Maria Natalia | Heru Margianto | Sabtu, 21 Januari 2012 | 15:49 WIB


KOMPAS IMAGES/RODERICK ADRIAN MOZES
Warga tionghoa membersihkan patung Dewi Kwan Im sepekan menjelang Tahun Baru Cina atau Hari Raya Imlek 2563, di Vihara Amurva Bhumi (Hok Tek Tjeng Sin) di Karet, Semanggi, Jakarta Selatan, Senin (16/1/2012). Acara bersih-bersih ini merupakan bagian dari rangkaian menyambut Imlek dimana umat mengantarkan naiknya Dewa Dapur atau Toa Pek Kong ke langit.


JAKARTA, KOMPAS.com — Pada umumnya warga Tionghoa di Indonesia memilih bekerja di bidang perdagangan. Hal ini menurut anggota Komunitas Glodok, Hermawi Taslim, karena pada zaman pemerintahan Presiden Soeharto, tak ada pilihan bidang pekerjaan lain.
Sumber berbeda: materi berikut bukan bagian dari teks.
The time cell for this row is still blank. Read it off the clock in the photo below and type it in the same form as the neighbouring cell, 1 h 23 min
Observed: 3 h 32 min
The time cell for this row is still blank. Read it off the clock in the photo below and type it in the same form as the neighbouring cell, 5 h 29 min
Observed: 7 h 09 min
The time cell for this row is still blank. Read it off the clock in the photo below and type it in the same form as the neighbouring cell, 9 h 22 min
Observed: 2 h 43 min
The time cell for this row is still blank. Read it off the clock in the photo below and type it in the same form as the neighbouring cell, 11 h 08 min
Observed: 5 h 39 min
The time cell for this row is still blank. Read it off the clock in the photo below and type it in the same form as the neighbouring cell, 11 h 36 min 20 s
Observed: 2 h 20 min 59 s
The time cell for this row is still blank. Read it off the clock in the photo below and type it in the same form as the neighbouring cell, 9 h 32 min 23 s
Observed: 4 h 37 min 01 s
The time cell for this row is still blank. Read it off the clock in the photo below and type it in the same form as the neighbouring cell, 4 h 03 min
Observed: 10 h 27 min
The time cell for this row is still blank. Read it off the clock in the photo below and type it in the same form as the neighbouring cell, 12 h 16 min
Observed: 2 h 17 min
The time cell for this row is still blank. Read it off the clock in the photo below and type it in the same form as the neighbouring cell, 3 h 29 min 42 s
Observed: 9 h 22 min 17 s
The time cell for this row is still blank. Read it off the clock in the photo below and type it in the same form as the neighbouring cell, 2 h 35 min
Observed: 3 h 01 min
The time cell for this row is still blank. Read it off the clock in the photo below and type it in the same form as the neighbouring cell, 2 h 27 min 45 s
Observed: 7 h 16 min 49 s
Ruang gerak warga Tionghoa, kata dia, dibatasi saat itu.

"Kita dulu ketakutan masuk bidang lain, apalagi politik, lalu masuk ke dunia dagang. Zaman Soeharto enggak ada pilihan lain. Dulu kalaupun di dunia politik, orang Tionghoa hanya jadi bendahara. Lebih baik berdagang, enggak banyak aturan," ujar Taslim dalam diskusi "Imlek dan Peran Tionghoa Kini" di Warung Daun, Jakarta, Sabtu (21/1/2012).
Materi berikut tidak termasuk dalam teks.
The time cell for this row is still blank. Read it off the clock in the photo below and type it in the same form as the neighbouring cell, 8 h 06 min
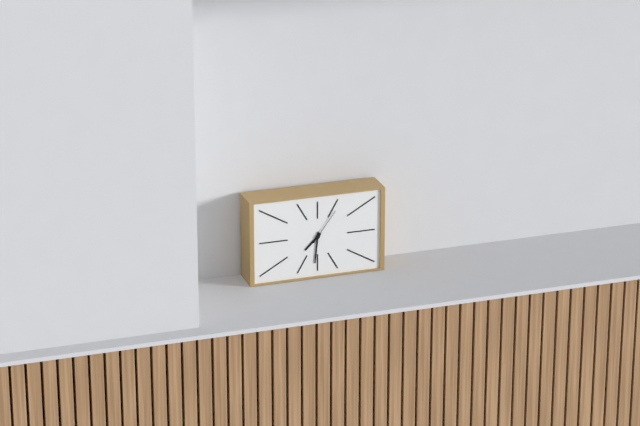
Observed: 7 h 31 min
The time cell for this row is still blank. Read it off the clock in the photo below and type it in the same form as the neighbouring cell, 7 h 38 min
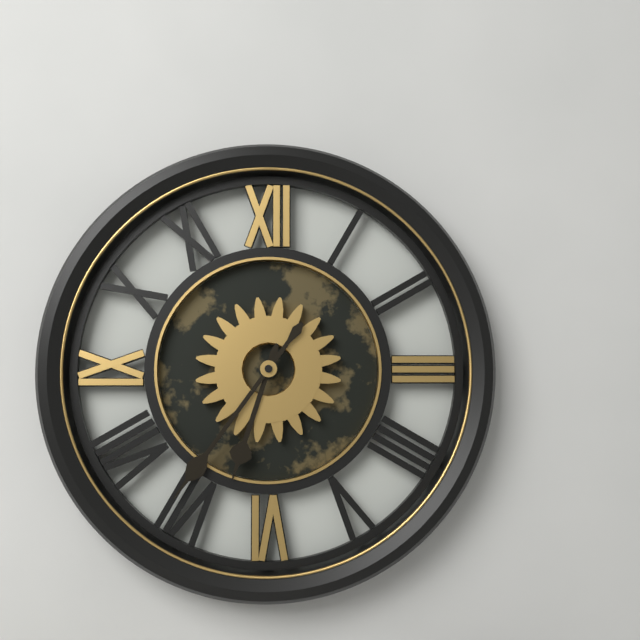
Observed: 6 h 36 min
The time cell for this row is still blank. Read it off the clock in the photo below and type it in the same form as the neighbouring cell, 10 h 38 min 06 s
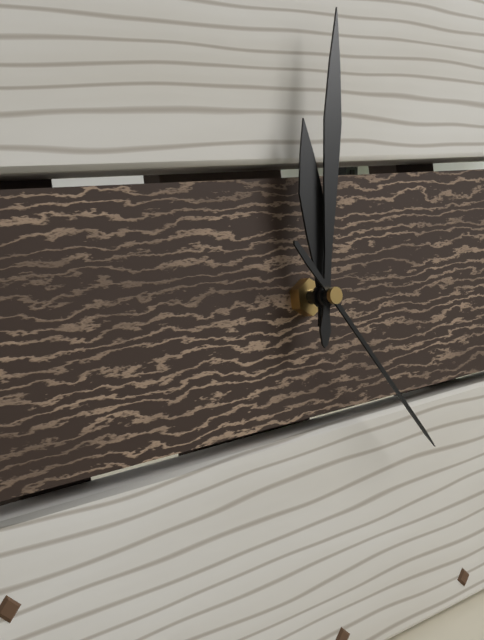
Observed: 12 h 02 min 24 s
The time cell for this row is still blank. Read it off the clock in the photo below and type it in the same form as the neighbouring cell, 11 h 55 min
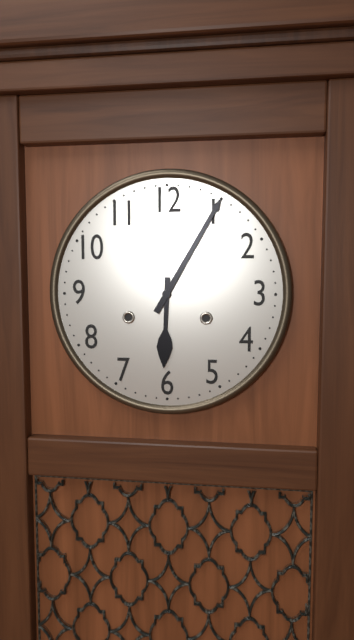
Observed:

Sementara itu, sejarawan yang banyak mendalami kehidupan Tionghoa di Indonesia, JJ Rizal, mengatakan, warga Tionghoa mulai terbiasa berdagang karena pada zaman penjajahan Belanda, penduduk asal China menjadi perantara jual-beli untuk berhubungan dengan masyarakat. Hal ini membuat warga Tionghoa dipandang sebagai penguasa ekonomi.

"Dulu orang Tionghoa jadi perantara untuk berhubungan dengan masyarakat dan sering disebut hantu uang atau mesin uang kekuasaan. Secara ekonomi dulu dikuasai masyarakat Tionghoa," ungkap Rizal.

Ia memaparkan, dulu warga Tionghoa susah menggeluti bidang lain karena trauma terhadap pembantaian dan diskriminasi yang terjadi pada tahun 1990-an, undang-undang yang membatasi ruang gerak, dan dijadikan "sapi perahan" yang diperas dengan berbagai alasan, ketika negara gagal dalam perekonomian.

"Orang Tionghoa dulu sering diperas ketika kekuasaan gagal urus negara," ungkapnya.

Namun, setelah perkembangan reformasi, kata Rizal, warga Tionghoa kini bukan hanya bekerja sebagai pedagang. Perlahan-lahan mereka mulai mencoba bidang baru, seperti olahraga, pekerja kantoran, dan berprestasi di dunia politik.

Rizal mengimbau agar masyarakat pribumi Indonesia juga membukakan pintu lapangan kerja bagi warga Tionghoa mengekspresikan keahlian mereka yang lain selain berdagang.